No, and I didn't claim that. I said that, outside the training sample, the model is linear (or quadratic in the case of transformers, thanks for pointing that out) Whether linear or quadratic, a model that has a fixed structure outside the training sample, will obviously not fit data which lies far away from the training sample - i.e. it will not extrapolate. This isn't controversial - it's just something people like to forget about.
>A model trained on images which produced only convex combinations of images in its training set, would clearly be producing what could be called “interpolations between images in its training set”, and taking convex combinations of images is unimpressive.
True! I should have clarified that it's not linear interpolation in pixel space (or input space generally), but interpolation on the latent manifold. This is where the power, as well as limitations of deep learning come from.
It's definitely non-trivial to identify the latent manifold of data - different dimensions of the manifold may sometimes even correspond to independent components, as you mention (position of eyes, skin tone,...) (though empirically, finding disentangled latent codes is mostly a function of the random seed).
How does an NN process a new input? It maps the input to the latent manifold.
In the input space, it will be some highly non-linear, non-trivial combination of points, which in terms of Euclidean distance in the input space, could be arbitrarily close or far away.
In the latent space, the output will be some convex combination of nearby points.

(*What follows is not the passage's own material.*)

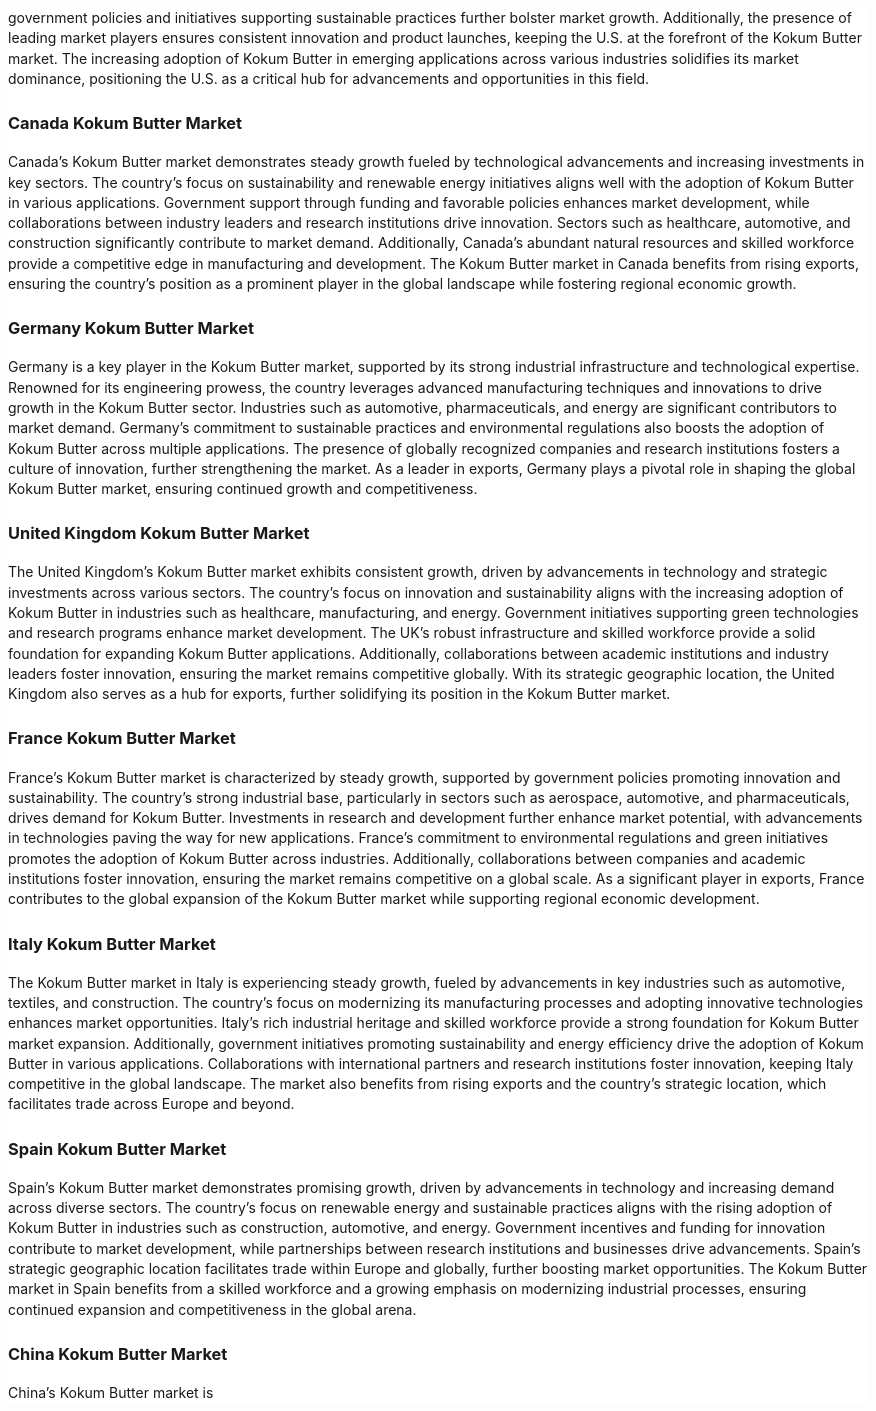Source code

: government policies and initiatives supporting sustainable practices further bolster market growth. Additionally, the presence of leading market players ensures consistent innovation and product launches, keeping the U.S. at the forefront of the Kokum Butter market. The increasing adoption of Kokum Butter in emerging applications across various industries solidifies its market dominance, positioning the U.S. as a critical hub for advancements and opportunities in this field.</p><h3>Canada Kokum Butter Market</h3><p>Canada&rsquo;s Kokum Butter market demonstrates steady growth fueled by technological advancements and increasing investments in key sectors. The country&rsquo;s focus on sustainability and renewable energy initiatives aligns well with the adoption of Kokum Butter in various applications. Government support through funding and favorable policies enhances market development, while collaborations between industry leaders and research institutions drive innovation. Sectors such as healthcare, automotive, and construction significantly contribute to market demand. Additionally, Canada&rsquo;s abundant natural resources and skilled workforce provide a competitive edge in manufacturing and development. The Kokum Butter market in Canada benefits from rising exports, ensuring the country&rsquo;s position as a prominent player in the global landscape while fostering regional economic growth.</p><h3>Germany Kokum Butter Market</h3><p>Germany is a key player in the Kokum Butter market, supported by its strong industrial infrastructure and technological expertise. Renowned for its engineering prowess, the country leverages advanced manufacturing techniques and innovations to drive growth in the Kokum Butter sector. Industries such as automotive, pharmaceuticals, and energy are significant contributors to market demand. Germany&rsquo;s commitment to sustainable practices and environmental regulations also boosts the adoption of Kokum Butter across multiple applications. The presence of globally recognized companies and research institutions fosters a culture of innovation, further strengthening the market. As a leader in exports, Germany plays a pivotal role in shaping the global Kokum Butter market, ensuring continued growth and competitiveness.</p><h3>United Kingdom Kokum Butter Market</h3><p>The United Kingdom&rsquo;s Kokum Butter market exhibits consistent growth, driven by advancements in technology and strategic investments across various sectors. The country&rsquo;s focus on innovation and sustainability aligns with the increasing adoption of Kokum Butter in industries such as healthcare, manufacturing, and energy. Government initiatives supporting green technologies and research programs enhance market development. The UK&rsquo;s robust infrastructure and skilled workforce provide a solid foundation for expanding Kokum Butter applications. Additionally, collaborations between academic institutions and industry leaders foster innovation, ensuring the market remains competitive globally. With its strategic geographic location, the United Kingdom also serves as a hub for exports, further solidifying its position in the Kokum Butter market.</p><h3>France Kokum Butter Market</h3><p>France&rsquo;s Kokum Butter market is characterized by steady growth, supported by government policies promoting innovation and sustainability. The country&rsquo;s strong industrial base, particularly in sectors such as aerospace, automotive, and pharmaceuticals, drives demand for Kokum Butter. Investments in research and development further enhance market potential, with advancements in technologies paving the way for new applications. France&rsquo;s commitment to environmental regulations and green initiatives promotes the adoption of Kokum Butter across industries. Additionally, collaborations between companies and academic institutions foster innovation, ensuring the market remains competitive on a global scale. As a significant player in exports, France contributes to the global expansion of the Kokum Butter market while supporting regional economic development.</p><h3>Italy Kokum Butter Market</h3><p>The Kokum Butter market in Italy is experiencing steady growth, fueled by advancements in key industries such as automotive, textiles, and construction. The country&rsquo;s focus on modernizing its manufacturing processes and adopting innovative technologies enhances market opportunities. Italy&rsquo;s rich industrial heritage and skilled workforce provide a strong foundation for Kokum Butter market expansion. Additionally, government initiatives promoting sustainability and energy efficiency drive the adoption of Kokum Butter in various applications. Collaborations with international partners and research institutions foster innovation, keeping Italy competitive in the global landscape. The market also benefits from rising exports and the country&rsquo;s strategic location, which facilitates trade across Europe and beyond.</p><h3>Spain Kokum Butter Market</h3><p>Spain&rsquo;s Kokum Butter market demonstrates promising growth, driven by advancements in technology and increasing demand across diverse sectors. The country&rsquo;s focus on renewable energy and sustainable practices aligns with the rising adoption of Kokum Butter in industries such as construction, automotive, and energy. Government incentives and funding for innovation contribute to market development, while partnerships between research institutions and businesses drive advancements. Spain&rsquo;s strategic geographic location facilitates trade within Europe and globally, further boosting market opportunities. The Kokum Butter market in Spain benefits from a skilled workforce and a growing emphasis on modernizing industrial processes, ensuring continued expansion and competitiveness in the global arena.</p><h3>China Kokum Butter Market</h3><p>China&rsquo;s Kokum Butter market is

Here's the kicker - even if your problem happens to be well-modeled as a continuous, low-dimensional manifold embedded in a high-dimensional space (and many, many problems aren't), and even if you manage to obtain a super dense sampling of input space, so that the manifold can be well-approximated (which is impractical or impossible for most problems),
you will never be able to generalize beyond the data distribution.
Our brains don't stop working as soon as conditions are slightly different from what we've seen before. If there's a slight fog on a Stop sign, we can still see a stop sign. If the Go board is 9x9 rather than 19x19, we can still play Go. If we can play Starcraft on one map, we're pretty much as good on a different map, we don't need to relearn the game over the next several thousand years.
How come? Because we aren't just latent space interpolators. We can extrapolate.